В тот день я встал, проглотил чашечку кофе и растянулся на диване, чтобы в очередной раз обдумать теорию мсье Гилеля о сватовстве людей и книг. Действительно ли каждому из нас предназначена некая книга? Роман, который способен примирить нас с жизнью, но при этом придать ей смысл, приоткрыть истину о предназначении человека?

Если это так, то, соответственно определению мудрого книготорговца, я еще не нашел ее. Эта мысль одновременно и пугала меня, и пьянила. С самого детства книги меня зачаровывали, опутывали волшебными сетями и уносили в параллельные миры, где я мог жить легко и бездумно, не тяготясь гнетом праздности и безделья. Многие повлияли на меня, многие порадовали и увлекли. Иногда персонажи книг жили в моей душе еще долгие дни и недели после того, как я закрывал последнюю страницу. Многие оставляли в ней след своей красоты и силы. Но ни одна книга не была для меня тем откровением, о котором говорил мсье Гилель. Ни одна не была адресована непосредственно моей душе, ни одна не прояснила мне смысл моей жизни.

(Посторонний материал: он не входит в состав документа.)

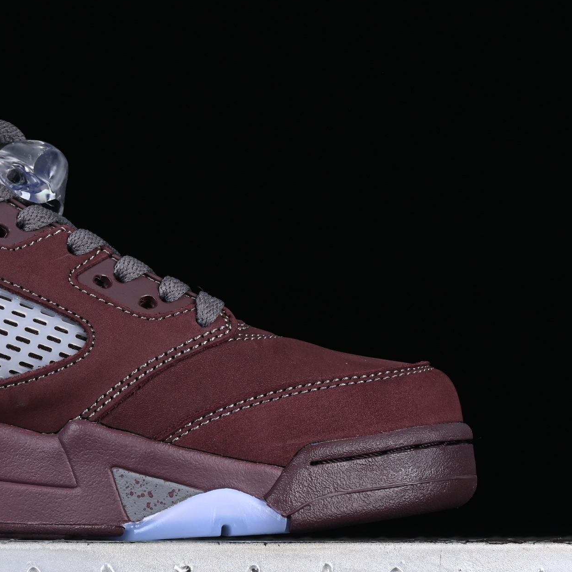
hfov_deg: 12.6
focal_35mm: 137
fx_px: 2561
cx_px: 13
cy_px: 281
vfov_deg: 12.7
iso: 160
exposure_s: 1/100
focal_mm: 48
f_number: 8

Да, было совершенно очевидно, свой роман-светоч мне еще предстоит найти.

Эта мысль мне как читателю очень нравилась. Она сулила удивительную встречу, которая в один прекрасный день перевернет мою жизнь и наполнит ее новым содержанием. Но, когда я представлял себя в качестве писателя, эта мысль, наоборот, начинала меня тревожить. Я вспоминал об ответственности перед читателями и боялся пойти на поводу у собственного тщеславия.

Эти доводы говорили в пользу решения никогда больше не писать книг.

Когда я наконец решил встать с дивана и пойти пройтись, в дверь постучали. Не успел я спросить, кто там, как удары участились.

— Открывайте, мсье Ланкри! Я знаю, что вы дома!

Я узнал хриплый голос домовладельца и сразу приуныл: разговор явно предстоял неприятный. Этот тип славился тяжелым и вспыльчивым нравом.

— Вы что, прячетесь от меня, мсье Ланкри? — взревел он, когда я наконец открыл дверь.

— Нет, я просто… был в ванной.

— Ну ладно, поглядим. Вам известно, почему я здесь?

— Конечно! Не беспокойтесь, я не какой-нибудь жулик, я заплачу вам всю просроченную квартплату.

— Когда? — спросил он, воинственно вздернув подбородок.

— Ну как… Я не знаю… Как смогу, сразу заплачу.

— Это не ответ, мсье Ланкри! Вы должны мне за пять месяцев! Я вынужден обратиться к судебному приставу. Он заберет все, что сможет, и вышвырнет вас отсюда!